WHAT THE EXERCISE ASKS →
In the records below, count every line that contains the word "Left" and report only the total.

● ● ● ● ● ● ●

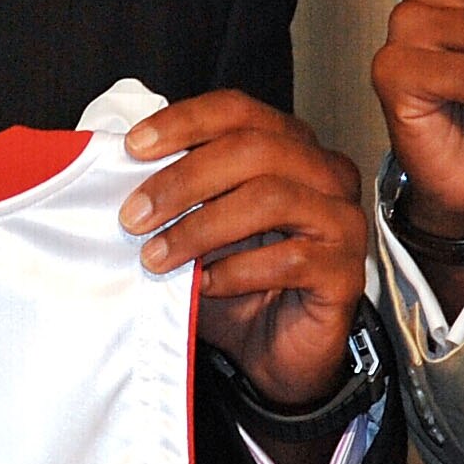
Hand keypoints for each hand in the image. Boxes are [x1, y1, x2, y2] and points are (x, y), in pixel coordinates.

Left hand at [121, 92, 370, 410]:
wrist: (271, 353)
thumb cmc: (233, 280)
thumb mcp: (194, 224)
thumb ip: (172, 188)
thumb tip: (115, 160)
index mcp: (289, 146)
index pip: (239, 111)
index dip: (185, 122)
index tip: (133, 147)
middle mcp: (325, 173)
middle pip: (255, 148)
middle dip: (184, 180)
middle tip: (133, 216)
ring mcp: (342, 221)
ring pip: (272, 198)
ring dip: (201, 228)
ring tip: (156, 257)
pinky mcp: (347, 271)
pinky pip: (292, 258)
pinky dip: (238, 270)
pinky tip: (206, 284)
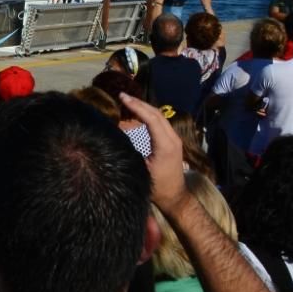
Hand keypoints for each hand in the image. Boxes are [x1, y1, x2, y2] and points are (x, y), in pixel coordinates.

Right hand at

● ● ● ● ● ● ●

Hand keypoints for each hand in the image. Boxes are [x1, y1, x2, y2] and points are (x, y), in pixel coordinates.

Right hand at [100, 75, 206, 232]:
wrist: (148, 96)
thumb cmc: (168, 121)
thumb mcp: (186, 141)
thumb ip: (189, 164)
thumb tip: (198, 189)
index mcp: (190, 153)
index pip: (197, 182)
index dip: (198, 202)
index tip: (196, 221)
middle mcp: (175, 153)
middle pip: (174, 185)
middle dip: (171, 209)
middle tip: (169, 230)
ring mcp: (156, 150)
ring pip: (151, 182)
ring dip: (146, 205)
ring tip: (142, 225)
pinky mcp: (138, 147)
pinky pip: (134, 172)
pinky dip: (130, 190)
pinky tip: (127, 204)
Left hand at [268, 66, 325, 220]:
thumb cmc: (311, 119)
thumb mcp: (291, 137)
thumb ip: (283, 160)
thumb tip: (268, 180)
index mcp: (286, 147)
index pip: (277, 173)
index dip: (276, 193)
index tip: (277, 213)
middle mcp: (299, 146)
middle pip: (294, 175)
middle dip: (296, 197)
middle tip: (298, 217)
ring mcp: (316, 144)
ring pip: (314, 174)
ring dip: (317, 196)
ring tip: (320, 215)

● ● ● ● ● ● ●

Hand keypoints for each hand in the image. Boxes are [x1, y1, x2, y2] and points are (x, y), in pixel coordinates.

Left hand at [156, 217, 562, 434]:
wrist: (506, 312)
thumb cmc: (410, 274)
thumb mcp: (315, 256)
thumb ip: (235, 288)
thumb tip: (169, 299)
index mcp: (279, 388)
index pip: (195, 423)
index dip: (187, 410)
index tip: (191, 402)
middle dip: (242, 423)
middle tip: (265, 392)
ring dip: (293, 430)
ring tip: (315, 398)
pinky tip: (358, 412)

● ● ● ● ● ● ●

RESULT OF THE TASK →
3